Task objective: Please find how many lines of the data contain the string "middle", and respond with that number only.

Stored data entries:

------------------------------------------------------------

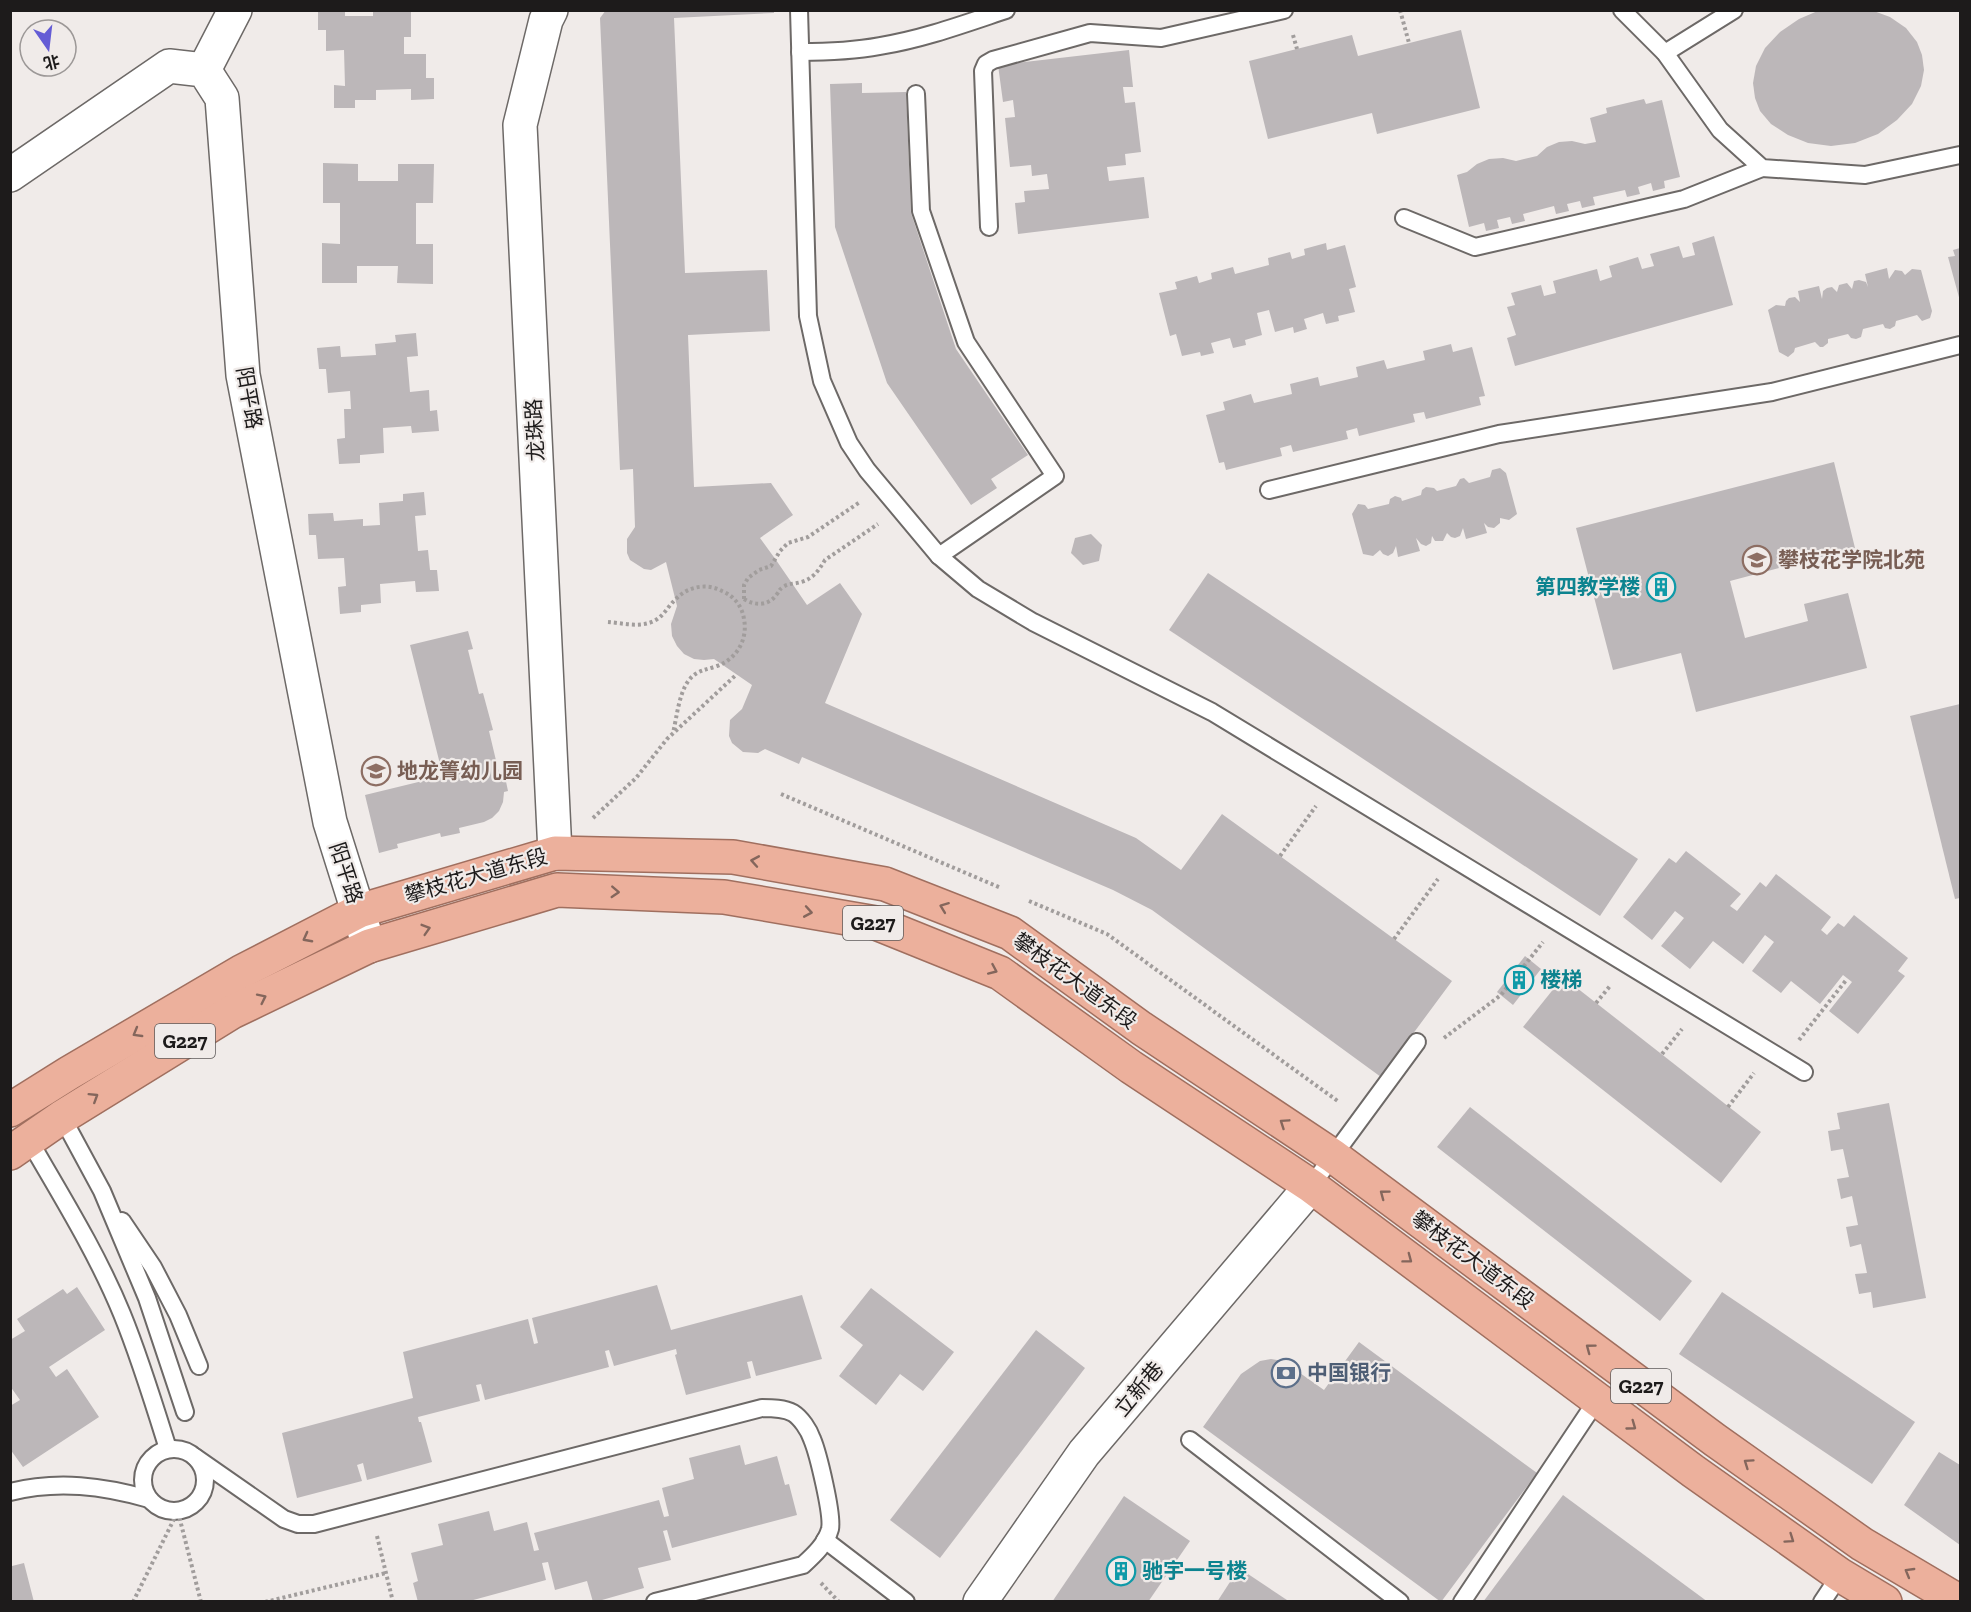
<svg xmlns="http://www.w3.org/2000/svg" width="1971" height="1612" font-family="'Zilla Slab','Noto Sans SC',serif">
<rect width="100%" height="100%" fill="#f0ebe9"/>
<g fill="#bcb7b9">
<polygon points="318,10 345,10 345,16 373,16 373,10 411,10 411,37 404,37 404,54 426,54 426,78 434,78 434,99 411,100 411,89 376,90 376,100 355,100 355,108 334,108 334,85 345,86 344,50 326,51 326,30 318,30"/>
<polygon points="606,10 774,10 774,13 674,18 685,273 767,270 770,331 688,335 694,487 771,483 793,515 760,538 776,560 807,605 840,583 862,614 825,703 1136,838 1181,870 1222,814 1452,981 1381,1077 1152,910 1113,890 802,757 799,764 765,749 758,753 743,752 732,743 729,736 730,720 742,709 752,685 714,659 704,660 694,659 684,654 677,646 672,636 671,624 677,606 666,562 651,570 644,569 630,560 627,553 627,539 635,527 633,469 620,470 600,18"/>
<polygon points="1820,10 1871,10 1890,17 1906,28 1917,42 1922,55 1924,70 1921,86 1912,104 1897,120 1878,134 1855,143 1831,146 1808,143 1788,135 1771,124 1760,111 1755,98 1753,83 1756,66 1765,48 1780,32 1799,19"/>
<polygon points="1461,30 1480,108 1377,134 1372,113 1268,139 1249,61 1352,35 1358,56"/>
<polygon points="1129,50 1133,87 1123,87 1125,103 1135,102 1141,152 1125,154 1126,165 1107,167 1109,181 1144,177 1149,218 1018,234 1015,203 1025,202 1024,191 1049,189 1047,174 1032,176 1031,165 1010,167 1005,118 1015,117 1013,100 1003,102 998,65"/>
<polygon points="862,83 862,93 906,92 911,213 956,349 1028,455 991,479 997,488 971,505 887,383 835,227 830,84"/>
<polygon points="1644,99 1646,104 1662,100 1680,177 1664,181 1665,188 1653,191 1651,183 1638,187 1640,194 1627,197 1625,190 1593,197 1595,205 1582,208 1580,201 1567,204 1569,211 1556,214 1554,206 1523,214 1525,221 1512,224 1510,217 1497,220 1499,228 1486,231 1484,223 1469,227 1457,175 1467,172 1477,164 1489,159 1503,158 1516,161 1537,156 1547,147 1559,142 1572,141 1585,144 1596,142 1590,118 1607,113 1606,108"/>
<polygon points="323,163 358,164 358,181 398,181 398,164 434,164 433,203 416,203 416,244 433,244 433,284 397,283 398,266 357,266 357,283 322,283 322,243 340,244 340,203 323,203"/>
<polygon points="1714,236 1733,305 1515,366 1507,338 1516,335 1507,307 1515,305 1511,293 1541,285 1544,296 1556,293 1553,281 1597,269 1600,281 1612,277 1609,266 1638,257 1642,269 1654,266 1650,254 1679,246 1683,258 1695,255 1692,243"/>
<polygon points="1326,243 1327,250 1345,245 1356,287 1349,289 1355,312 1338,316 1339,321 1326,324 1323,313 1304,319 1307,329 1294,333 1293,327 1275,332 1269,310 1257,313 1262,335 1245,340 1246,345 1233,348 1230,338 1211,343 1214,353 1201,356 1200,352 1182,356 1176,334 1170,336 1159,293 1177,289 1175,282 1197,276 1199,283 1212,279 1211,273 1233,267 1235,274 1269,265 1268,258 1290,252 1292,259 1305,255 1304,249"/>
<polygon points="1960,248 1960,301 1948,257 1955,256 1953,250"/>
<polygon points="1887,268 1889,279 1895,270 1902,271 1905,275 1912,269 1921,270 1932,311 1930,318 1922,321 1917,315 1896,321 1895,326 1890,329 1885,328 1883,324 1863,329 1861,337 1856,339 1851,338 1848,334 1828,339 1828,343 1823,347 1820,347 1815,342 1795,348 1794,352 1788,357 1779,352 1768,310 1776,305 1785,306 1786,301 1789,298 1795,297 1800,302 1798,291 1819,286 1822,299 1823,291 1827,288 1832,287 1837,292 1839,285 1847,283 1852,289 1854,281 1859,280 1866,282 1868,287 1865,274"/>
<polygon points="416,333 418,356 407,357 410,392 429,390 430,411 437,410 439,431 412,433 411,426 383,428 384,453 360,455 360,463 339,464 337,439 345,438 344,409 351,409 350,391 328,393 326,369 319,369 317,348 340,346 341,357 376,355 375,344 396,342 395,335"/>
<polygon points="1451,344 1453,352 1472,347 1485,396 1479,397 1481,405 1426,419 1424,412 1413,414 1415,422 1359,436 1357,428 1346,431 1348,439 1293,452 1291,445 1280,448 1282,456 1226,470 1224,462 1219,463 1206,415 1225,410 1223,402 1251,394 1254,403 1292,394 1290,384 1318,377 1320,386 1358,377 1356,367 1384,360 1387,369 1425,360 1423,351"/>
<polygon points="1834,462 1855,548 1730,581 1745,638 1808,621 1804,604 1848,593 1867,668 1696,712 1681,653 1613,670 1576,528"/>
<polygon points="1500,468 1506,473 1517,514 1509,520 1500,518 1500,523 1494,528 1488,527 1484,523 1487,533 1466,539 1463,528 1460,536 1455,538 1451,537 1447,533 1443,541 1435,541 1432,536 1431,543 1426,546 1421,544 1416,538 1420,551 1398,557 1396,546 1393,553 1388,556 1383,554 1380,550 1373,556 1363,554 1352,514 1358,504 1365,505 1368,509 1389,504 1390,499 1395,496 1401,498 1402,501 1421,495 1422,490 1426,487 1434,488 1437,491 1456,486 1460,479 1464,478 1469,483 1490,477 1492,470"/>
<polygon points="424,492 426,515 415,516 418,551 428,550 430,570 437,570 439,591 416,592 415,581 380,584 381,603 361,605 361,612 340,614 338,587 346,586 344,558 318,559 316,535 309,535 308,514 333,513 334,521 363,519 363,526 380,525 379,503 403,501 403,494"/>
<polygon points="1091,534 1102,545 1099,561 1083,565 1071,553 1075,538"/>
<polygon points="1208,573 1638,859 1600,916 1169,630"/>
<polygon points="468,631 473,649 468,650 479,694 483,693 493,730 489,731 499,773 504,772 508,791 504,792 503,802 499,811 492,818 484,822 459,828 460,833 441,837 440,833 397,844 398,848 379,853 365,795 443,776 410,645"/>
<polygon points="1960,704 1960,898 1955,899 1910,716"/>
<polygon points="1686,851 1741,894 1730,906 1737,911 1760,882 1766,887 1776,874 1831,917 1821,930 1827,935 1838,923 1844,927 1854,915 1908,958 1898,971 1905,976 1858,1034 1829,1011 1852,982 1843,975 1820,1004 1791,981 1781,993 1752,971 1774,942 1765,935 1743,964 1713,941 1690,969 1661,946 1684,918 1675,911 1652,940 1623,917 1669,858 1676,863"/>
<polygon points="1525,956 1541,969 1513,1005 1497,992"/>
<polygon points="1563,977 1761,1132 1721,1183 1523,1027"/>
<polygon points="1889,1103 1926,1298 1873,1308 1871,1292 1859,1294 1855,1274 1867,1273 1861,1244 1850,1247 1846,1227 1858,1225 1852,1196 1841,1199 1837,1179 1849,1177 1843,1149 1831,1151 1828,1131 1840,1129 1837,1113"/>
<polygon points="1470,1107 1692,1281 1660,1321 1437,1147"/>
<polygon points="657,1285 671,1330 802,1295 822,1359 756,1376 752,1361 747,1362 751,1378 686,1395 675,1355 677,1354 676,1349 614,1366 609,1350 605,1351 609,1367 485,1400 481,1384 476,1385 480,1401 418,1417 419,1422 421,1422 432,1462 367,1480 363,1463 357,1465 362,1481 297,1498 282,1433 413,1398 403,1352 528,1319 534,1344 538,1343 532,1318"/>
<polygon points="77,1287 105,1330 49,1367 56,1377 67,1369 99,1417 23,1467 10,1449 10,1406 20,1400 10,1386 10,1340 25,1331 17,1319 63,1289 67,1294"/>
<polygon points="871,1288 954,1352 923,1391 900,1374 876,1405 839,1376 863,1345 840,1327"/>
<polygon points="1722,1292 1915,1422 1872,1484 1679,1354"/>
<polygon points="1036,1330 1085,1368 940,1558 890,1520"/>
<polygon points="1359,1342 1537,1473 1441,1602 1203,1427 1241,1374 1260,1361 1271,1359 1283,1361 1324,1390"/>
<polygon points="740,1445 745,1465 777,1456 785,1485 789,1484 797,1515 672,1548 667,1530 663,1531 671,1560 638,1568 644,1588 595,1602 593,1602 587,1581 555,1590 548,1562 542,1563 546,1580 466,1602 418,1602 413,1583 418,1581 411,1553 443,1545 438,1524 489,1511 494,1531 527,1522 534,1551 539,1550 534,1533 659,1500 664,1517 669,1516 662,1488 694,1479 689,1458"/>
<polygon points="1939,1452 1960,1465 1960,1545 1904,1505"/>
<polygon points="1563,1495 1708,1602 1483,1602"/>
<polygon points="1124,1496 1190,1541 1148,1602 1052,1602"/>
<polygon points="10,1562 12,1566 24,1563 34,1602 10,1602"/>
<polygon points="1239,1568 1290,1602 1217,1602"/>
</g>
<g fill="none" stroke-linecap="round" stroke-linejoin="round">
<g stroke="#6d6967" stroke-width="20">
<g id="service">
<polyline points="799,10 808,316 822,381 849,443 867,470 939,556 978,589 1033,622 1212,712 1804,1072"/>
<polyline points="1622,10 1665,53 1720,130 1762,168 1865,175 1960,155"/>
<path d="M800 52C827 52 853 51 880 46 923 39 964 24 1006 10"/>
<polyline points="1665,53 1734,10"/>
<polyline points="916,94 921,211 966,342 1055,476 939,556"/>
<polyline points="1404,218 1475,247 1684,199 1762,168"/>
<polyline points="989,227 983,71 986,64 993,60 1090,33 1161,38 1284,10"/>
<polyline points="1269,490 1499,434 1772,392 1960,345"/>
<polyline points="62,1117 102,1191 147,1298 185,1412"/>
<path d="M29 1140C62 1197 97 1253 122 1314 140 1358 154 1404 168 1449"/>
<polyline points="1311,1186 1417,1042"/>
<polyline points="122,1221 153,1267 178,1315 199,1366"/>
<polyline points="1190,1440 1400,1602"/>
<circle cx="174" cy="1480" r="31"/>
<path d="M195 1457 284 1519 298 1524H314L762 1408C772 1408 784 1408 793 1413 801 1418 809 1430 812 1439 818 1453 833 1515 830 1529 826 1544 814 1555 803 1565L655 1602"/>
<path d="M10 1492C58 1480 103 1486 149 1499"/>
<polyline points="825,1540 906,1602"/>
<polyline points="1462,1602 1597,1400"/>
<polyline points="1822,1602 1840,1575"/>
</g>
</g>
<g stroke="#6d6967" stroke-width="36">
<g id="minor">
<polyline points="551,10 546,20 520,125 555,853"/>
<polyline points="204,70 235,10"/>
<polyline points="10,175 169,66 204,70 222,98 243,375 330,822 369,946"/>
<polyline points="980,1602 1084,1453 1311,1186"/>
</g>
</g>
<g stroke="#a06f5f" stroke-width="36">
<g id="trunk">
<polyline points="10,1110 69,1073 241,972 359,911 555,853 733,857 885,884 1010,933 1141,1028 1333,1156 1715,1440 1862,1544 1960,1602"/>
<polyline points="10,1153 62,1117 232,1012 369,946 557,890 724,897 876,923 1000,973 1131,1067 1311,1186 1693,1471 1840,1575 1885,1602"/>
</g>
</g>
<g stroke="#a19d9c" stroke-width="4" stroke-dasharray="3 3" stroke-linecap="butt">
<polyline points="1400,10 1409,43"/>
<polyline points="1293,35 1297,49"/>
<path d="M744 599C755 606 769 606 777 594 781 589 778 591 783 587 789 583 795 584 801 582 813 579 819 570 825 560L878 524"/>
<polyline points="744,599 744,585 748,578 759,570 771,566 780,551 788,543 808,537 860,502"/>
<path d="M608 622C622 623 640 628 654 621 664 616 668 606 676 599 688 586 707 583 722 591 734 596 742 606 744 619 748 639 737 659 717 666 706 670 697 670 689 680 679 693 677 716 673 733"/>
<polyline points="781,794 1001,888"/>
<polyline points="593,818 636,778 667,739 737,674"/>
<polyline points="1280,856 1316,806"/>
<polyline points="1029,901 1107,934 1339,1102"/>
<polyline points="1394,939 1438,879"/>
<polyline points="1596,1003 1610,986"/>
<polyline points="1444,1038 1501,995 1543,942"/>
<polyline points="1799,1040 1847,979"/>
<polyline points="1662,1054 1682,1029"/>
<polyline points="1728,1107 1754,1073"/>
<polyline points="178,1512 201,1602"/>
<polyline points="377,1536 393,1602"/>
<polyline points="821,1583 839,1602"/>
<polyline points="133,1602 178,1511"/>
<polyline points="265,1602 386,1573"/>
</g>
<use href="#service" stroke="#fff" stroke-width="16"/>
<use href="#minor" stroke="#fff" stroke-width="33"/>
<use href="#trunk" stroke="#ecb09c" stroke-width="33"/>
</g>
<defs><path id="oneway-chevron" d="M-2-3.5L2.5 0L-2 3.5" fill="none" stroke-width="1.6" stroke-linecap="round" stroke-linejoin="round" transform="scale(1.5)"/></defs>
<g stroke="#84665c">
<use href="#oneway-chevron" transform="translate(755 861) rotate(-170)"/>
<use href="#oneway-chevron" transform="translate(615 892) rotate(3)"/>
<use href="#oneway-chevron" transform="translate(944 907) rotate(-159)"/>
<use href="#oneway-chevron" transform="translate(808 912) rotate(10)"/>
<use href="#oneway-chevron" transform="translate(426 929) rotate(-17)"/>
<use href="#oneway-chevron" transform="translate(307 938) rotate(152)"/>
<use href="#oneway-chevron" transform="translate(993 970) rotate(24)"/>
<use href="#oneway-chevron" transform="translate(262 998) rotate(-26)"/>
<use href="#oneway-chevron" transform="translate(137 1033) rotate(150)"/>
<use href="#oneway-chevron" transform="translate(94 1097) rotate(-32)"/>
<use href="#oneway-chevron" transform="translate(1284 1123) rotate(-146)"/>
<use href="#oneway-chevron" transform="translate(1384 1194) rotate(-143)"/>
<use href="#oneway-chevron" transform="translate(1408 1259) rotate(37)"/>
<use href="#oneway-chevron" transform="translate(1590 1348) rotate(-143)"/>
<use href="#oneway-chevron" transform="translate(1632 1426) rotate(36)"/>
<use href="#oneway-chevron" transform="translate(1748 1463) rotate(-145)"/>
<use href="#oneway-chevron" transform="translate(1790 1539) rotate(35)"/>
<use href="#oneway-chevron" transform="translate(1909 1572) rotate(-150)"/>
</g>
<defs>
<g id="university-ring" transform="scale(1.5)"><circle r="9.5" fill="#f0ebe9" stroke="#8d6e63" stroke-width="1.5"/><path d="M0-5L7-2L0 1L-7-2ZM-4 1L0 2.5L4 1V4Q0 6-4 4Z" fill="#8d6e63"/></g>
<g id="building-ring" transform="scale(1.5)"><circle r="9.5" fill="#f0ebe9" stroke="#0f9aa8" stroke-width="1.5"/><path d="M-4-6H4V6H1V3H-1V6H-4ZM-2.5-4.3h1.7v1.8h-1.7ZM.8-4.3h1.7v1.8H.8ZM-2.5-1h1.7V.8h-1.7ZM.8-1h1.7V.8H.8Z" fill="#0f9aa8"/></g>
<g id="school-ring" transform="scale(1.5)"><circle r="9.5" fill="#f0ebe9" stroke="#8d6e63" stroke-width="1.5"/><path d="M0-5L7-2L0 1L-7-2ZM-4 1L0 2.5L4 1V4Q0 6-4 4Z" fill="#8d6e63"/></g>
<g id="bank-ring" transform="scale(1.5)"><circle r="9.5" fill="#f0ebe9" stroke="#5c6f8a" stroke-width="1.5"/><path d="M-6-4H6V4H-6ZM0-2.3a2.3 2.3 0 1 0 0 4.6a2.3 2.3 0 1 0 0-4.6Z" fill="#5c6f8a"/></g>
</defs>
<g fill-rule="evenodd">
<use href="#university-ring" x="1757" y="560"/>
<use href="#building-ring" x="1661" y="587"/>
<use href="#school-ring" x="376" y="771"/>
<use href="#building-ring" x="1519" y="980"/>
<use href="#bank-ring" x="1286" y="1373"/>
<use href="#building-ring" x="1121" y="1571"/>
</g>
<g text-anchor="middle" stroke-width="4.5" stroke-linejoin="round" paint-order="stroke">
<g fill="#f0ebe9" stroke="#5c5959" stroke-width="1.5">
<rect x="843" y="906" width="60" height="34" rx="4.5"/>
<rect x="155" y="1024" width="60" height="34" rx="4.5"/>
<rect x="1611" y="1369" width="60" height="34" rx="4.5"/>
</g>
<g font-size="20" font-weight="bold" fill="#1d1b1b">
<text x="873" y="930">G227</text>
<text x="185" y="1048">G227</text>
<text x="1641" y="1393">G227</text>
</g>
<g font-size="21" fill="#1d1b1b" stroke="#f0ebe9">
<text transform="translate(249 398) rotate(80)" y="7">阳平路</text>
<text transform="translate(535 430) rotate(-93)" y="7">龙珠路</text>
<text transform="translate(346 873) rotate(72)" y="7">阳平路</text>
<text transform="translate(476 876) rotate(-16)" y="7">攀枝花大道东段</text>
<text transform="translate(1075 981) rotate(36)" y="7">攀枝花大道东段</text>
<text transform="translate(1473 1260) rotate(37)" y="7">攀枝花大道东段</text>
<text transform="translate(1139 1389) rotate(-50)" y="7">立新巷</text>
</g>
<g font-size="21" font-weight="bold" fill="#785e54" stroke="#f0ebe9" text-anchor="start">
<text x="1778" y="567">攀枝花学院北苑</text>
<text x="397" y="778">地龙箐幼儿园</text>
</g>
<g font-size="21" font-weight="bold" fill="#0d838f" stroke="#f0ebe9" text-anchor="start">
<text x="1640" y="594" text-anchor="end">第四教学楼</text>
<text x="1540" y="987">楼梯</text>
<text x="1142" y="1578">驰宇一号楼</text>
</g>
<g font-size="21" font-weight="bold" fill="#4e5e75" stroke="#f0ebe9" text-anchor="start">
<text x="1307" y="1380">中国银行</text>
</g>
</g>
<rect width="1971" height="1612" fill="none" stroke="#1d1b1b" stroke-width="24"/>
<g transform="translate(48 48) rotate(166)"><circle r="28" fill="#f0ebe9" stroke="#9c9897" stroke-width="1.5"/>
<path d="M0-4.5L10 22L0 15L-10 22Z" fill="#645cd5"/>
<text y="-9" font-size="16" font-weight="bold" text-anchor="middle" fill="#1d1b1b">北</text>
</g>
</svg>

------------------------------------------------------------

Response for this exercise: 2